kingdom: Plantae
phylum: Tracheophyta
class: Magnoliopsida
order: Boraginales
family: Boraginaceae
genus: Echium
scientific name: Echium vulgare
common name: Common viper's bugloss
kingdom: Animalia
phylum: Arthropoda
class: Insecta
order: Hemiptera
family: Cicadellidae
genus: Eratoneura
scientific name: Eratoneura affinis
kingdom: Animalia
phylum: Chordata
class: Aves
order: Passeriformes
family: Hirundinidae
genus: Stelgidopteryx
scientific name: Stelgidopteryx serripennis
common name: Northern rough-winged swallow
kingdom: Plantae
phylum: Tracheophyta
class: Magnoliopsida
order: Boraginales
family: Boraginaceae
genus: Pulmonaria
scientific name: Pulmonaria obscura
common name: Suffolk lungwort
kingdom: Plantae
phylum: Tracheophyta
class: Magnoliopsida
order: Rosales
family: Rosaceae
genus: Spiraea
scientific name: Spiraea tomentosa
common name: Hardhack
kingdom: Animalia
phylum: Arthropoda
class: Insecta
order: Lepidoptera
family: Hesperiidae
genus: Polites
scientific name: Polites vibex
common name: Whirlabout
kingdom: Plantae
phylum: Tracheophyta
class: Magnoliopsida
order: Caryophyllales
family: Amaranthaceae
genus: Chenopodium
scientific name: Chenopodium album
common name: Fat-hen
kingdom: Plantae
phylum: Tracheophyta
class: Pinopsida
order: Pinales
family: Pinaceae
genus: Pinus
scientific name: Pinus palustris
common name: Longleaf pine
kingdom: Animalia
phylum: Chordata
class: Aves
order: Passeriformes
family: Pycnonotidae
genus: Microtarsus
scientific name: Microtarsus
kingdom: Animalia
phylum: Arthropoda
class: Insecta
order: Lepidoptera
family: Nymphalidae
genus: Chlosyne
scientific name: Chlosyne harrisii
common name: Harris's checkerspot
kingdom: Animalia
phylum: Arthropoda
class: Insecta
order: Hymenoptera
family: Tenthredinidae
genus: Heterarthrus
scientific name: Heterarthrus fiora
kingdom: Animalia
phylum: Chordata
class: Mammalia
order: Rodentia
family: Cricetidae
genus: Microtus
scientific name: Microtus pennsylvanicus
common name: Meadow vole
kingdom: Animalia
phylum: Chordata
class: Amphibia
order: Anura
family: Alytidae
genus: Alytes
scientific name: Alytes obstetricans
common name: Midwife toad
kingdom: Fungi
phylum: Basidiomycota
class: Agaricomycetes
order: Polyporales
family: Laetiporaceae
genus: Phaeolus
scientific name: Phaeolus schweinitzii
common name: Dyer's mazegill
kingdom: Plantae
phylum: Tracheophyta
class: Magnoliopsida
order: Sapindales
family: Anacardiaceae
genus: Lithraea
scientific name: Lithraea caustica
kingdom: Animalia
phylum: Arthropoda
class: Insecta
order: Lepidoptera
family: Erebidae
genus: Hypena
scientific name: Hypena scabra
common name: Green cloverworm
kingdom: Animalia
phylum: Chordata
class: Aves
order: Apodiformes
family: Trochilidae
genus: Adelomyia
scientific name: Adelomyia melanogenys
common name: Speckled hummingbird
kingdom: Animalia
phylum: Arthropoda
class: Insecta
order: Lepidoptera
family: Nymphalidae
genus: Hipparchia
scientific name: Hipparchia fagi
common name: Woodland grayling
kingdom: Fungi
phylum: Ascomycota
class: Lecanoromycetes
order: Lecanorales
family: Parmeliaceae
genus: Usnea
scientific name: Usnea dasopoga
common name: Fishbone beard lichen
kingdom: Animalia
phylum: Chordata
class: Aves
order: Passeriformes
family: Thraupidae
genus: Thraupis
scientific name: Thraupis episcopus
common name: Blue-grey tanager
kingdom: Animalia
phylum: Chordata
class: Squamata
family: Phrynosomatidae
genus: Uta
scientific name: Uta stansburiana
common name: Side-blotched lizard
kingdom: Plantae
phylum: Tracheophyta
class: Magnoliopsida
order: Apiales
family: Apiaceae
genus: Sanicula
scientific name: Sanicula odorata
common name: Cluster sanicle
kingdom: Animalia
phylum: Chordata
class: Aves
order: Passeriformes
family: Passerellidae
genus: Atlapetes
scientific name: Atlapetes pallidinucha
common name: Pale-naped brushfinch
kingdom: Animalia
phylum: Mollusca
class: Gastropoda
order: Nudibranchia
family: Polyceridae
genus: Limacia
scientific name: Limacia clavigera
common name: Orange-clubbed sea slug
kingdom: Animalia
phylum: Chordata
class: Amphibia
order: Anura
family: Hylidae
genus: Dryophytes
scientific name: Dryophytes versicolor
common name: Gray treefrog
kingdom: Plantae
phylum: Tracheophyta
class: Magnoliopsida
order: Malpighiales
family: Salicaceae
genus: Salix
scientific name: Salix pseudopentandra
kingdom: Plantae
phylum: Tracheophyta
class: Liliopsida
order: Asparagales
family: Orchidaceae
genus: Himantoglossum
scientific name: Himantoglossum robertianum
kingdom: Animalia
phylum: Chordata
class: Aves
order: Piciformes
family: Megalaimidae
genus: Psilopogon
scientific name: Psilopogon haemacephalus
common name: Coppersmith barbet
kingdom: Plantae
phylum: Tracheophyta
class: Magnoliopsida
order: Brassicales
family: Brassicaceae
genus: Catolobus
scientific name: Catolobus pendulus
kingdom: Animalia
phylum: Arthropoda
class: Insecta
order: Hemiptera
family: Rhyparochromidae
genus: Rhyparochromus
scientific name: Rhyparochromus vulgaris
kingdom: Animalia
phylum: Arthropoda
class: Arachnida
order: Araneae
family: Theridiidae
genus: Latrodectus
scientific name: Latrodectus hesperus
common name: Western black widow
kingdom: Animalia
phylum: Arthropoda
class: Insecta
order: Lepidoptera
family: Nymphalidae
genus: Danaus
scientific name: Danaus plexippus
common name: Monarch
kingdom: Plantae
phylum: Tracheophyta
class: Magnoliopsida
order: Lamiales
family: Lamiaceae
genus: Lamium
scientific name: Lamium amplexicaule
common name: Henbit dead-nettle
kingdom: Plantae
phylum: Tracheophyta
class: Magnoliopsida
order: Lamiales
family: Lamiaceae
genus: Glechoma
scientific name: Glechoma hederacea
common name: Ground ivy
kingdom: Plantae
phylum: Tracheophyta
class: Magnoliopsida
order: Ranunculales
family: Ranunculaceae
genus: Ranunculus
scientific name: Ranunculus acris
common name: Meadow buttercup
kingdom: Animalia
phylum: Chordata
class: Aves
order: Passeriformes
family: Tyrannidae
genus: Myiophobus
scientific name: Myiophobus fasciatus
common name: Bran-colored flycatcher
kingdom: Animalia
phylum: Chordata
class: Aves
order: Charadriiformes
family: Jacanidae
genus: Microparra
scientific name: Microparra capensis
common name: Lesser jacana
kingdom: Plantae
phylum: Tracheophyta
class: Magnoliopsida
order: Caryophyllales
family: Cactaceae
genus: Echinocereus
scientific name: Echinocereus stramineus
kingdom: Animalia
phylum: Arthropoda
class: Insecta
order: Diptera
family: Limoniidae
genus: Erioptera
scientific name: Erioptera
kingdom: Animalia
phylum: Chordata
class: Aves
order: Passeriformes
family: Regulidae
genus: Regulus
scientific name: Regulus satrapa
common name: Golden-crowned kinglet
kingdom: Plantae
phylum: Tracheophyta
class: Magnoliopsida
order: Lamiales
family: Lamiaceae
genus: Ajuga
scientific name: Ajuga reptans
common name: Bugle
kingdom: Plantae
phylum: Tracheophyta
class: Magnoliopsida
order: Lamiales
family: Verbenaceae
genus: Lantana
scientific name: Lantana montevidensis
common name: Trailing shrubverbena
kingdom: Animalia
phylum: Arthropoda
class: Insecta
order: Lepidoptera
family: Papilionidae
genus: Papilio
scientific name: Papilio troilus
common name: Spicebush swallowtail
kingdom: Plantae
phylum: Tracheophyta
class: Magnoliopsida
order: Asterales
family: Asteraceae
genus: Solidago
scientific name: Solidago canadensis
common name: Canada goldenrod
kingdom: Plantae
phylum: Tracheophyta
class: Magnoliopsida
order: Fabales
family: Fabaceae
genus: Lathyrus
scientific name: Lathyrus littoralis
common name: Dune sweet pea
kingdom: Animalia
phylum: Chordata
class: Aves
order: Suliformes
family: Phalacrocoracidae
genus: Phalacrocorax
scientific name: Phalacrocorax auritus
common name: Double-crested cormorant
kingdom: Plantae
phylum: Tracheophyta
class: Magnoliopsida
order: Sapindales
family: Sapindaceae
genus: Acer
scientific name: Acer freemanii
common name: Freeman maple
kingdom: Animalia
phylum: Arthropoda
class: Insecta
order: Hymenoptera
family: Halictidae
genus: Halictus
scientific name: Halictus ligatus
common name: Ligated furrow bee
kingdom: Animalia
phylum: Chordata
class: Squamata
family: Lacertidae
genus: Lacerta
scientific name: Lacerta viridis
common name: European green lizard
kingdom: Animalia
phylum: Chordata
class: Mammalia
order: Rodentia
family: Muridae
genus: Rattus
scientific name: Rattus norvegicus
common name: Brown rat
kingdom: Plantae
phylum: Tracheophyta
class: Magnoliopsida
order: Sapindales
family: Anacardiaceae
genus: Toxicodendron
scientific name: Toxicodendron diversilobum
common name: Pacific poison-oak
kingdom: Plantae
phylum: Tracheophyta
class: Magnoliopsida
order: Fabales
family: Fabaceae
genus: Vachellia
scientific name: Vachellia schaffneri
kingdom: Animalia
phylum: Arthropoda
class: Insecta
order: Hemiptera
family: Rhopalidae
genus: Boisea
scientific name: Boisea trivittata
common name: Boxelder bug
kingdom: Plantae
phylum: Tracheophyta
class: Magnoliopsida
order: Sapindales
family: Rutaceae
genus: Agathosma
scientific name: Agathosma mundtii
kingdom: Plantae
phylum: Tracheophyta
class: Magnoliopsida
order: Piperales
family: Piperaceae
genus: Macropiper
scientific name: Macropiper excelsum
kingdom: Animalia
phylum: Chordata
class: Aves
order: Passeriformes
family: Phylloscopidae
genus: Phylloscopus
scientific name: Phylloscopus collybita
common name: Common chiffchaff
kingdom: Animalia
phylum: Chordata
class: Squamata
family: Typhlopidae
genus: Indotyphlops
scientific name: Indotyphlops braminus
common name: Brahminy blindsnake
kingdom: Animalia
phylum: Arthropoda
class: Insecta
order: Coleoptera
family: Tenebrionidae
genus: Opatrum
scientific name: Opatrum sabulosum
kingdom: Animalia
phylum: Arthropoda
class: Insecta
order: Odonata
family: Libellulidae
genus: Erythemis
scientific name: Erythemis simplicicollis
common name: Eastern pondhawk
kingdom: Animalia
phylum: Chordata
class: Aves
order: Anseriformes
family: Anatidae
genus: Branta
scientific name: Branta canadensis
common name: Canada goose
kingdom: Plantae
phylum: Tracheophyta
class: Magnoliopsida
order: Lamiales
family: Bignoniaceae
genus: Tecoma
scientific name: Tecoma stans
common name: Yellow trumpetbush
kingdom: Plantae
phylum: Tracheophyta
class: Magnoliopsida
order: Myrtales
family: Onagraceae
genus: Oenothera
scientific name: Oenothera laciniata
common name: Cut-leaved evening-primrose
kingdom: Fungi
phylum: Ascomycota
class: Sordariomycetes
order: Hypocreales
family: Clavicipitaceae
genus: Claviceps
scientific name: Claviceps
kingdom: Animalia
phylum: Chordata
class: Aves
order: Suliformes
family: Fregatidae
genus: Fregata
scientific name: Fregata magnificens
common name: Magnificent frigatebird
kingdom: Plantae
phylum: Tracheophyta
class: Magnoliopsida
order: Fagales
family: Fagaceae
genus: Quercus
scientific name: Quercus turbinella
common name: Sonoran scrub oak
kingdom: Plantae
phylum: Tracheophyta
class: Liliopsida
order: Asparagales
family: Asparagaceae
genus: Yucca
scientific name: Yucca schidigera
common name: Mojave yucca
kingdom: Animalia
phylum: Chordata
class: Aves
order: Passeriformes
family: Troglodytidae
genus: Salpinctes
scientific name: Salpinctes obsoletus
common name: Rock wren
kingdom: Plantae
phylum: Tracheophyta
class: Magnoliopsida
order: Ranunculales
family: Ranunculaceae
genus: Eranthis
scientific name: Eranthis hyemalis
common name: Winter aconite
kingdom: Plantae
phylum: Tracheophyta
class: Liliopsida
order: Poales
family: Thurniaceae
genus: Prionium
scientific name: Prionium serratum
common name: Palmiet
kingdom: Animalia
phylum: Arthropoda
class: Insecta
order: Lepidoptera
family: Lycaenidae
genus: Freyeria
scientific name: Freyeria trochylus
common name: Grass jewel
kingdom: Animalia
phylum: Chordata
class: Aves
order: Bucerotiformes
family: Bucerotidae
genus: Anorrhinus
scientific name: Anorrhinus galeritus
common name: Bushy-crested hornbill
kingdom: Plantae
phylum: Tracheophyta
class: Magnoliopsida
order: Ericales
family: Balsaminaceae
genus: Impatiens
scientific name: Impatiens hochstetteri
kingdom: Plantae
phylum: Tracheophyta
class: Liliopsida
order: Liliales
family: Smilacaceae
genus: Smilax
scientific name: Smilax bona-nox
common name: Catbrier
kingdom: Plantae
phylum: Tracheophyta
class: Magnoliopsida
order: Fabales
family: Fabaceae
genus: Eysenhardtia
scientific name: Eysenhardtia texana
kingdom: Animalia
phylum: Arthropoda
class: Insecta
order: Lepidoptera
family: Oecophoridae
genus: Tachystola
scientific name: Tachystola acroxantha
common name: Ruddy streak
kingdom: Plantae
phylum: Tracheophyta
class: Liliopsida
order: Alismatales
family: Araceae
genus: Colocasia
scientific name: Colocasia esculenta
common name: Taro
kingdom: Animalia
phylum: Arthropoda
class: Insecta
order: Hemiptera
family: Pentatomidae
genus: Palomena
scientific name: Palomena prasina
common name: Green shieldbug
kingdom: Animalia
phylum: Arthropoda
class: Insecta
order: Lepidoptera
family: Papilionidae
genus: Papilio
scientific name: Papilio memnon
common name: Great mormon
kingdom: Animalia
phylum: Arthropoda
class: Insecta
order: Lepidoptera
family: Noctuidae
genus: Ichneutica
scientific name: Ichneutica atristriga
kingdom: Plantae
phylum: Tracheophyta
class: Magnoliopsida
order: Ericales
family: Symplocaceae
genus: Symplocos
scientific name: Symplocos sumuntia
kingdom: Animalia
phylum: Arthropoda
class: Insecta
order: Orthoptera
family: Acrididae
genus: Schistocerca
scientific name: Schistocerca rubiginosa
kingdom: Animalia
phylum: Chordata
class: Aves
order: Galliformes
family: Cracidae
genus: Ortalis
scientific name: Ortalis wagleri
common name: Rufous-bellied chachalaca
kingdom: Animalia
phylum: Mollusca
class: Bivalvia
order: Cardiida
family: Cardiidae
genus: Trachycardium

:::::

* WHAT THE TASK ASKS
In the part of the material that opens with the line containing "genus: Microparra" and closes with the line containing "scientific name: Papilio troilus", replace "common name" with "vernacular name" and give those lines back with nothing else changed.

* COMPLETED EXERCISE
genus: Microparra
scientific name: Microparra capensis
vernacular name: Lesser jacana
kingdom: Plantae
phylum: Tracheophyta
class: Magnoliopsida
order: Caryophyllales
family: Cactaceae
genus: Echinocereus
scientific name: Echinocereus stramineus
kingdom: Animalia
phylum: Arthropoda
class: Insecta
order: Diptera
family: Limoniidae
genus: Erioptera
scientific name: Erioptera
kingdom: Animalia
phylum: Chordata
class: Aves
order: Passeriformes
family: Regulidae
genus: Regulus
scientific name: Regulus satrapa
vernacular name: Golden-crowned kinglet
kingdom: Plantae
phylum: Tracheophyta
class: Magnoliopsida
order: Lamiales
family: Lamiaceae
genus: Ajuga
scientific name: Ajuga reptans
vernacular name: Bugle
kingdom: Plantae
phylum: Tracheophyta
class: Magnoliopsida
order: Lamiales
family: Verbenaceae
genus: Lantana
scientific name: Lantana montevidensis
vernacular name: Trailing shrubverbena
kingdom: Animalia
phylum: Arthropoda
class: Insecta
order: Lepidoptera
family: Papilionidae
genus: Papilio
scientific name: Papilio troilus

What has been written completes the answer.